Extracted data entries
[start]

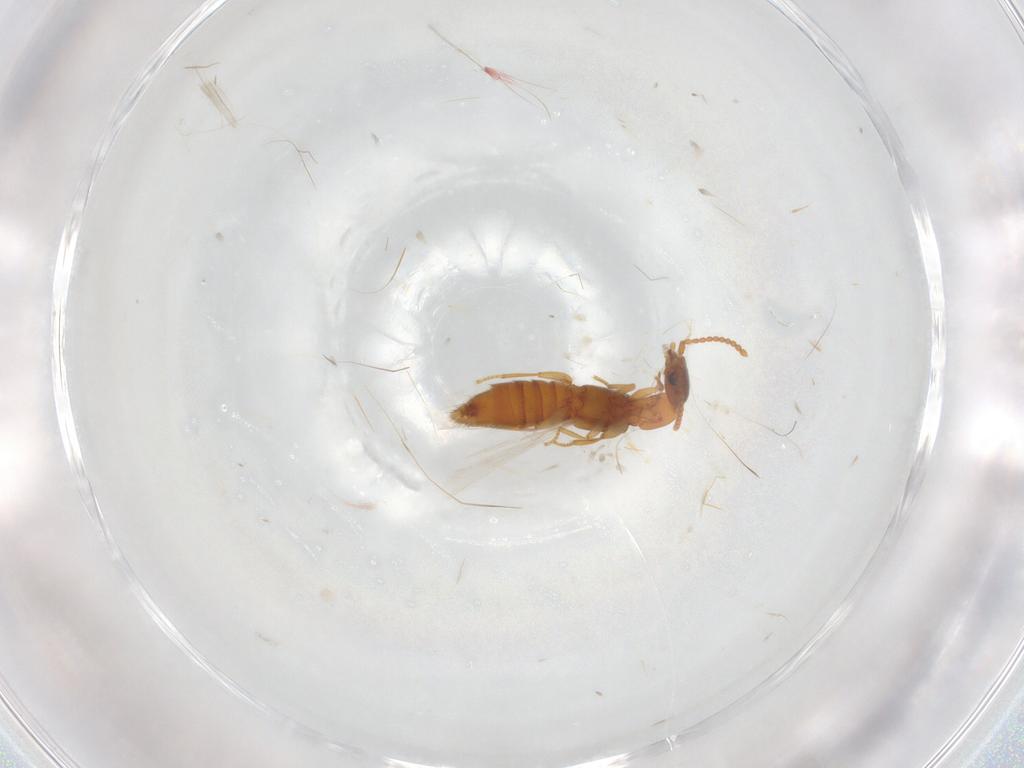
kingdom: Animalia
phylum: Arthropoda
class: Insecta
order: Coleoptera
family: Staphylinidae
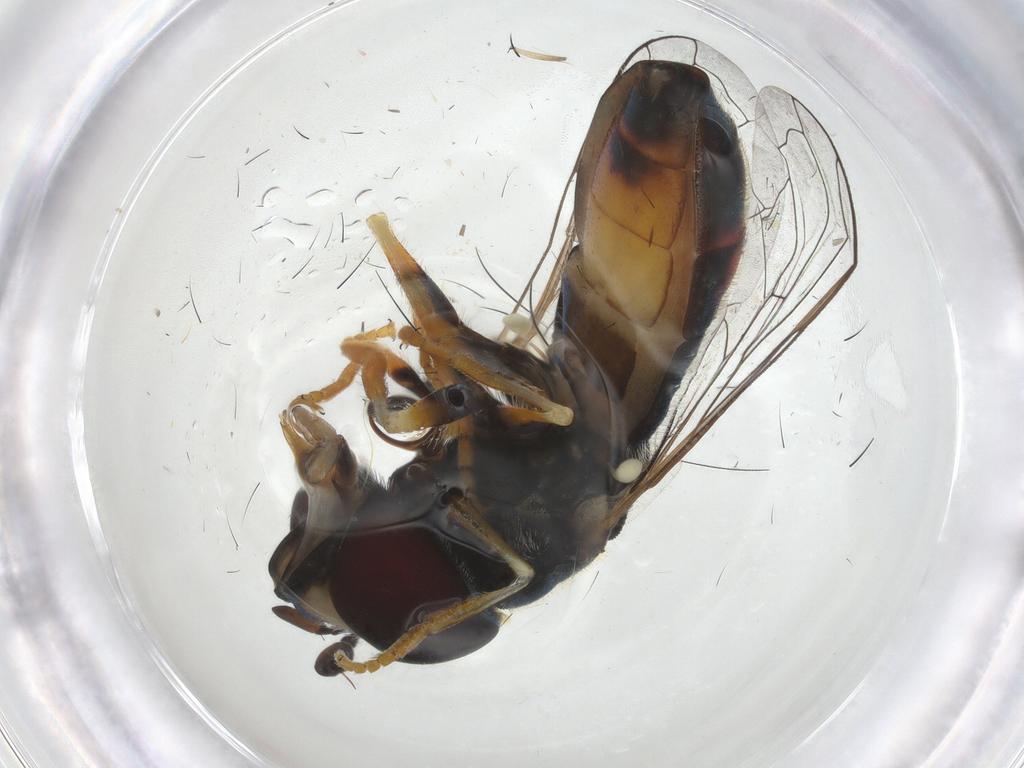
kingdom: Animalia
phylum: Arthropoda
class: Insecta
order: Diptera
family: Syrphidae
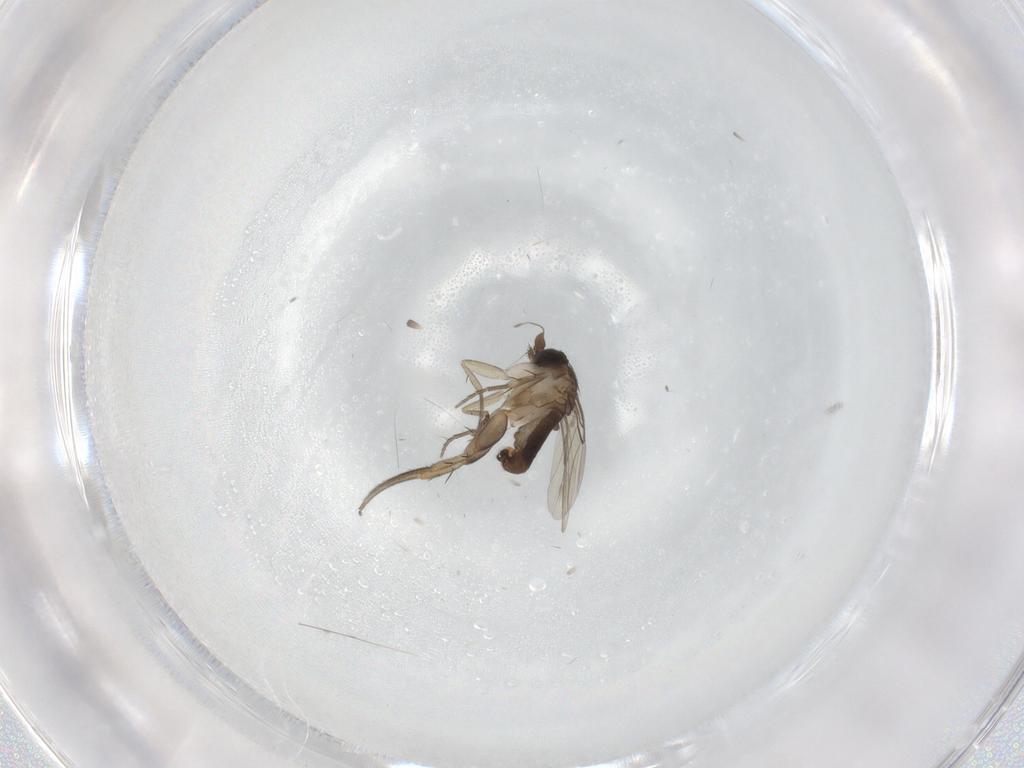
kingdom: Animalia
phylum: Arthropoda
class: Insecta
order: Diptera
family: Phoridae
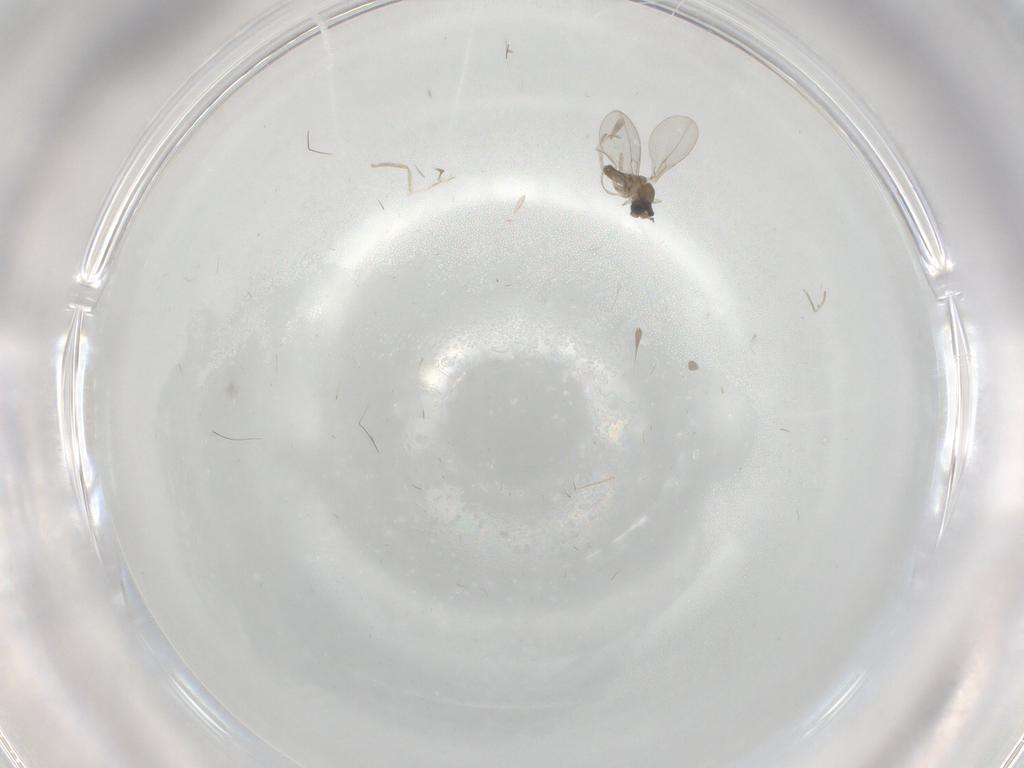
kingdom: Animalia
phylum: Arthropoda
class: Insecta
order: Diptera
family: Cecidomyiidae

[end]

Exercise aim
Can you print the data word for word, from the line containing "family: Syrphidae" through the final line, both included, leaving out the pictures?

Completed exercise
family: Syrphidae
kingdom: Animalia
phylum: Arthropoda
class: Insecta
order: Diptera
family: Phoridae
kingdom: Animalia
phylum: Arthropoda
class: Insecta
order: Diptera
family: Cecidomyiidae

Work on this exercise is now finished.